Bollywood and the Marketing of Dubious Virtue

Mindia
The Guardian‘s Michael Hann sees the "beginning of the end" of Bollywood in Actor Prepares, an acting school for aspiring Bollywood stars, located in Ealing, England. The school is a sign of the increasing globalization of the Bollywood brand, a process, Hann argues, that will destroy everything that is unique and appealing about the Bollywood cinema, at least for its British fans. Hann writes, "If Bollywood becomes self-conscious about its various cinematic formulae – including hammy acting, songs and extravagant scores – it risks losing its own appealing, if bizarre, cultural flavour."

For Hann, the Actor Prepares academy is indicative of this development because it will lend an air of legitimacy to film acting for Indian women. "Its long and illustrious history is peopled with gifted individuals who nonetheless suffered the stigma of a supposedly sleazy profession," Hann says. "Bollywood actresses, much like their counterparts on the English Victorian stage, have been looked down upon as women of dubious virtue."
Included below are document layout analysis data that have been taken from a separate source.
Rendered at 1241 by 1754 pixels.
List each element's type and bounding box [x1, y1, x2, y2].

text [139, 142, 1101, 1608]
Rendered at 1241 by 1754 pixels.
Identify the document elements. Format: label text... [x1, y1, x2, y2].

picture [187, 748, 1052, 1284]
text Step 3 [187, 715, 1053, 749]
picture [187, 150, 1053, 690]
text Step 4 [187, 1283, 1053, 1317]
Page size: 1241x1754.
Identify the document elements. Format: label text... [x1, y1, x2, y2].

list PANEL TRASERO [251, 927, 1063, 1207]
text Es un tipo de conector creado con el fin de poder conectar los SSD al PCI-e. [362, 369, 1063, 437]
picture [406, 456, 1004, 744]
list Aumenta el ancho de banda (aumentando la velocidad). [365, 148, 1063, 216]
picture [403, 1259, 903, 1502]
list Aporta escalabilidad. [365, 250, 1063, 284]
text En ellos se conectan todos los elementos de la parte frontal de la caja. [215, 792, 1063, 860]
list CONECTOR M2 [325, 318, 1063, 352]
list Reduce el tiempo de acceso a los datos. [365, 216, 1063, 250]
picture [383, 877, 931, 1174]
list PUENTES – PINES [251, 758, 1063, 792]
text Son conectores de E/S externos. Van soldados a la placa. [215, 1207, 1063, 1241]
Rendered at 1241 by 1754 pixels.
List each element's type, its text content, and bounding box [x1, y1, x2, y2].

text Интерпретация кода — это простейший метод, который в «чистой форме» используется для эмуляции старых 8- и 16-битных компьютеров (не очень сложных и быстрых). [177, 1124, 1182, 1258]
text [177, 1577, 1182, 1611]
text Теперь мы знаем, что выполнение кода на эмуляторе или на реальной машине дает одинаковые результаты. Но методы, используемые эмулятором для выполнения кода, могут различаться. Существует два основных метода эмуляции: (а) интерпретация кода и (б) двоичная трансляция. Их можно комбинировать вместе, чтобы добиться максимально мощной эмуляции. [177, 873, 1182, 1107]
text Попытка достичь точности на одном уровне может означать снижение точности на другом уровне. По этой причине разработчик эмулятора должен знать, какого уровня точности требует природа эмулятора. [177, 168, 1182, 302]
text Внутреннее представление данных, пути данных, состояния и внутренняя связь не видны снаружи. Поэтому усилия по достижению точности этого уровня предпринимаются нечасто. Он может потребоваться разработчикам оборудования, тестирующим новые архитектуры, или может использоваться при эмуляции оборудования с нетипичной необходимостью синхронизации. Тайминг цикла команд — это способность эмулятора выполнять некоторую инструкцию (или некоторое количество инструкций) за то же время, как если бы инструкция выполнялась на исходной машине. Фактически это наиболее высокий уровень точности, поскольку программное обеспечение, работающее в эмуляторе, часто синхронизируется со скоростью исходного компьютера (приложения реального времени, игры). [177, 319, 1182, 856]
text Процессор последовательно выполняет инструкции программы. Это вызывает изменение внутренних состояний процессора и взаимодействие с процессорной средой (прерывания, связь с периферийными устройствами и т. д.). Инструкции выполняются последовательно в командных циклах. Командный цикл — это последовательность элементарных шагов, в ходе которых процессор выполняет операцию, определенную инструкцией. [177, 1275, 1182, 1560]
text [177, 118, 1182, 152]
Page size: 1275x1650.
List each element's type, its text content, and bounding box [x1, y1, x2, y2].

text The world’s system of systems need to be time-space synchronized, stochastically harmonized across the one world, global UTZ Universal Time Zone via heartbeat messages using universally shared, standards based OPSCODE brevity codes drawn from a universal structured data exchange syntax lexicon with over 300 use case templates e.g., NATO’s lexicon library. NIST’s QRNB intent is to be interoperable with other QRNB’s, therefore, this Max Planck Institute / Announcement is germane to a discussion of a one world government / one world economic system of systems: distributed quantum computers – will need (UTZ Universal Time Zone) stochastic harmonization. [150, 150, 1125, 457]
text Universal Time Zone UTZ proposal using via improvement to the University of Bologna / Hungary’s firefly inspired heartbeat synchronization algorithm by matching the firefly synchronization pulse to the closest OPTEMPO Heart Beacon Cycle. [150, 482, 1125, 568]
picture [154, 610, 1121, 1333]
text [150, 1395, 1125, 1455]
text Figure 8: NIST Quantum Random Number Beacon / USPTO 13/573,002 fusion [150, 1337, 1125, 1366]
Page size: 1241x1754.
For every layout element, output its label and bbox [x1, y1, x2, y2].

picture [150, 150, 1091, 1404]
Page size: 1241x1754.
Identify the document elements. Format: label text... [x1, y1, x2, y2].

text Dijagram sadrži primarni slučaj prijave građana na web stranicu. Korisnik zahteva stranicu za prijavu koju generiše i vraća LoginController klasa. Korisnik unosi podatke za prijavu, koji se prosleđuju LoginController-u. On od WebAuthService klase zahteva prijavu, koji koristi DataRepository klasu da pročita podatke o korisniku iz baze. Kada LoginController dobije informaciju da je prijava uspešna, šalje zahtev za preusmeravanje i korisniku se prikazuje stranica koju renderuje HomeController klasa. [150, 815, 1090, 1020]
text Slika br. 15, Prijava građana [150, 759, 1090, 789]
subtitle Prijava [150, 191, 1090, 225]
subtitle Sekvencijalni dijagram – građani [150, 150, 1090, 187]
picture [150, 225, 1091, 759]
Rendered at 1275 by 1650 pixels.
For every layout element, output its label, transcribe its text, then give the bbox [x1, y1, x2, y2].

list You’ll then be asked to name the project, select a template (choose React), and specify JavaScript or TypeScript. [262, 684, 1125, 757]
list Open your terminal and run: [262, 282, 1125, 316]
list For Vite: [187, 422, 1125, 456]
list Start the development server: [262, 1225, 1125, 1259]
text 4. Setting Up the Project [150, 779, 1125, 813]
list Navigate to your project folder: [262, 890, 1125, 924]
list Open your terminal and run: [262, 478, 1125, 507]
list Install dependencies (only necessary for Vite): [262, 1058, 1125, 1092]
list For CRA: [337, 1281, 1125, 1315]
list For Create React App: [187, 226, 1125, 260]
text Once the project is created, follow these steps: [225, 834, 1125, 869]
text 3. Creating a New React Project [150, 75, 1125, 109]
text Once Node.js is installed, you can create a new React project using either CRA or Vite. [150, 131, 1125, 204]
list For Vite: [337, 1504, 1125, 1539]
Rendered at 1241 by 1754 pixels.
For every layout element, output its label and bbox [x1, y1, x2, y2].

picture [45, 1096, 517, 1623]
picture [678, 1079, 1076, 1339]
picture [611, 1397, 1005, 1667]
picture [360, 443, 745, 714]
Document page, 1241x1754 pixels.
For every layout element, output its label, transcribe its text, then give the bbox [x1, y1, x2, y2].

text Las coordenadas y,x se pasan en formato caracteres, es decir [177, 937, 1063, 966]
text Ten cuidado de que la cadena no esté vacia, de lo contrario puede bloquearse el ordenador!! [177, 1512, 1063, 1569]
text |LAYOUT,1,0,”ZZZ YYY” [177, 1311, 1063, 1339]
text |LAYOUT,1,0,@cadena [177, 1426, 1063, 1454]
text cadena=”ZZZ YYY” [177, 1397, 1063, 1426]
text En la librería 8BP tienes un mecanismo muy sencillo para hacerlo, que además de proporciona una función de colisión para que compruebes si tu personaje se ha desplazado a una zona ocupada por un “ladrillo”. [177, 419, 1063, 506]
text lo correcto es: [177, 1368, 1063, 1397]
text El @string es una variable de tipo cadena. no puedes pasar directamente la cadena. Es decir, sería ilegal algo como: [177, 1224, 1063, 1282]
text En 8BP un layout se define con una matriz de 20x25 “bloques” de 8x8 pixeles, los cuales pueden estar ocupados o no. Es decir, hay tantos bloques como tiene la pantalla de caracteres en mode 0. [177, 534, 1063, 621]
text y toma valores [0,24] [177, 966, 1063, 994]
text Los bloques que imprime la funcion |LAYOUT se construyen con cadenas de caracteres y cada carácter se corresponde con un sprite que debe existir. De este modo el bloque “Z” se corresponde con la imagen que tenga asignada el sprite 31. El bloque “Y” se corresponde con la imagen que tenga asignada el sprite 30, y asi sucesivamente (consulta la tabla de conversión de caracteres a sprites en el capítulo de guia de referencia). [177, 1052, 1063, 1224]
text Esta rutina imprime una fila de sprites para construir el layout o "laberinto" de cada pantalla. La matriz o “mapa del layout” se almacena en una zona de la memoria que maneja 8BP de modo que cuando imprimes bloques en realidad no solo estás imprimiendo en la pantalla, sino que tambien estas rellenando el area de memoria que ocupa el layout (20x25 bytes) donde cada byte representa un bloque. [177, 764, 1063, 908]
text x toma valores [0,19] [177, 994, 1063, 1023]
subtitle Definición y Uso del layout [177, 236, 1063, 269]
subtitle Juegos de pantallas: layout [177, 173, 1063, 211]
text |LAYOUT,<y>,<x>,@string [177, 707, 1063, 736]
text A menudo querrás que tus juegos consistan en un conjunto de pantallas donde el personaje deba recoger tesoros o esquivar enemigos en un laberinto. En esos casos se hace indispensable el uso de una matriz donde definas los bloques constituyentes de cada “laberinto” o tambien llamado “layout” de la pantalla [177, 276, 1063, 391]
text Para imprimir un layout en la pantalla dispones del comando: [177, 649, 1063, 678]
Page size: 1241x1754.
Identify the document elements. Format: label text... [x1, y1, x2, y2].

But this only tells half of the story. Yes, in the early years of the Indian cinema actresses were stigmatized by their work on screen. In the 1920s, even prostitutes refused film roles, and the first major female star was an Australian named Mary Evans, who performed as Fearless Nadia in the 1930s and ’40s (interestingly, as an action hero). But after Independence the Indian cinema reflected the larger cultural divide between traditional Indian values and modernization. For Indian actresses this sometimes meant a wild discrepancy between their screen personas and their private lives, which were the subject of fervid tabloid interest. But even in their private lives female stars enjoyed far more latitude in their behavior than ordinary Indian woman. Nargis Dutt starred in the iconic nationalist film Mother India (1957) while conducting an open affair with her married producer. When that relationship collapsed, she married the actor who played her son in Mother India and, throughout the melodramas of her romantic life, maintained her sainted status as the filmic mother of India. Similarly, Smita Patil, the It Girl of the 1970s New Indian Cinema, was a heroine to India’s poor even as she slept with a variety of married men. Dubious virtue, then, was associated with modernization and the throwing off of the constraints of traditional culture.

However, as Bollywood changes to reflect a globalized Indian economy, it’s left behind, to a certain degree, the older cultural dichotomy. Aishwarya Bachchan represents the chaste new breed of polished, export-ready Indian actresses, but even she’s had problems creating a crossover market. A few international stars aside, the globalization of Bollywood faces some structural problems beyond cleaning up its image overseas. It’s worth noting, in view of Hann’s fears about Bollywood losing its tawdry soul, that when Hollywood globalized in the 1980s, it became more like itself, not less. The Indian cinema developed its cinematic formulae to market itself to a polyglot, multi-cultural nation almost as diverse as the global market itself. Besides, as Hollywood proves with every new issue of People and Us, dubious virtue sells.